- Mother Margherita Maria Guaini with Pope John Paul II.
- Born: 12 November 1902 Ceto, Val Camonica, Brescia, Italy
- Died: 2 March 1994 (aged 91) Varallo Sesia, Italy

= Margherita Maria Guaini =

Margherita Maria Guaini, Foundress of the Missionaries of Jesus the Eternal Priest, was born on 12 November 1902, in Ceto, Val Camonica in the Italian Province of Brescia. Her parents, Battista Guaini and Elisabetta Filippini, gave her the name Alice Antonia, when she was baptized on the same day that she was born.

When she was ten years old (in 1912), her family moved to Gozzolina, in the Municipality of Castiglione delle Stiviere, where she received her first communion two years later, on 21 June 1914, in the Parish of Sts.
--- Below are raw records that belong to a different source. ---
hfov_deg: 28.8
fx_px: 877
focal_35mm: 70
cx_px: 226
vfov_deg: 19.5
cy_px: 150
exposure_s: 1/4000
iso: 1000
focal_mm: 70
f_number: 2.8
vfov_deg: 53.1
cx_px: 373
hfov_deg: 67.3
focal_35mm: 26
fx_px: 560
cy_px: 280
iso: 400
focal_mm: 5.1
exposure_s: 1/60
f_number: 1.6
Nazario and Celso.

Since her youth, Antonietta (as she was fondly called by her family) showed deep attraction to prayer, devotion to the Eucharist, and love for the poor and suffering. She spent her adolescent years at the school of sacrifice and prayer, with simple and strong faith. trusting in Divine Providence, helping her mother educate and care her nine other younger siblings, while her father worked as a farmer.

When she was at the age of twenty years, she lost her mother. This left Antonietta to assist her father in taking care of all their family needs. She did so by working as a nurse in Castiglione and Mantua. Her devotion to the Blessed Virgin and her generous service to the sick and the poor drew her closer to Christ. Profoundly attracted to the Heart of Jesus, she opened her life to the action of divine grace and to the inspiration of the Holy Spirit, journeying with faith and courage along the path that God prepared for her. So, after having set her siblings in a decorous place, she surrendered herself totally to God.
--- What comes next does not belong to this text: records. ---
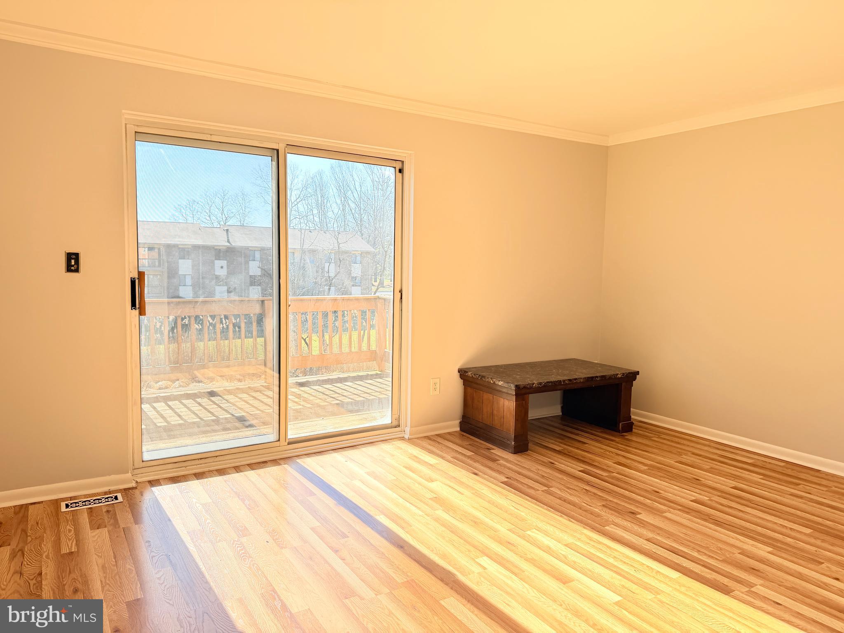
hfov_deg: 71.6
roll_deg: -0.3
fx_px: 585
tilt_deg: -6.1
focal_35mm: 24
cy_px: 316
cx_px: 422
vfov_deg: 56.8
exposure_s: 1/643
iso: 100
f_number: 1.78
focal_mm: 6.76
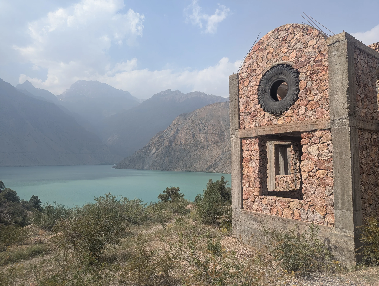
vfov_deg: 56.9
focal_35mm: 24
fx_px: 263
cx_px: 190
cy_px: 143
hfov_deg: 71.5
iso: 44
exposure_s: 1/1715
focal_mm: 6.81
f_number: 1.85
Her spiritual journey started in the Institute of the Handmaids of Charity in Brescia, where she thread the arduous path by means of an apostolic life. Then, she deepened her search for perfection through silence, self-denial and total abandonment to God's will through an experience of contemplative life in the Monastery of the Visitation.

Through these spiritual experiences and discernment that moulded her in faith, little by little her vocation to serve Christ Priest and Victim unfolded before her eyes. In May 1947, she founded the Missionaries of Jesus the Eternal Priest. Six years after (on 12 September 1953), she and her community moved to Varallo Sesia in the Province of Vercelli, where they were welcomed and supported by Mons. Gilla Vincenzo Gremigni, Bishop of Novara.
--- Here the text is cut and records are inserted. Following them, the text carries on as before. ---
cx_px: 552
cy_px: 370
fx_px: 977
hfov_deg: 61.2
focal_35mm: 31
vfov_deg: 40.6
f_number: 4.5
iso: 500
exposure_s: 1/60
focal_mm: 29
When the Institute flourished and mature through the years, it received the approval of the Diocese of Novara, on 29 April 1964. Later, on 8 December 1975, Pope Paul VI elevated the Institute as a religious congregation with Pontifical rights.

After spending her life for God and humankind, and with the commitment to continue being the "mother" of priests and of those who suffer, she died in Varallo Sesia on 2 March 1994, at the age of 92 years. Her remains are enshrined in the Church of Our Lady of Graces in the same place where she died.

On 29 April 2011, Mons. Renato Corti, Bishop of Novara, opened the diocesan phase of the canonical procedure in view of examining the heroic virtue of Mother Margherita Maria Guaini, who is now a Servant of God.

Today, the Institute of the Missionaries of Jesus the Eternal Priest, which she established, is present in Italy, Latin America, Philippines, and India.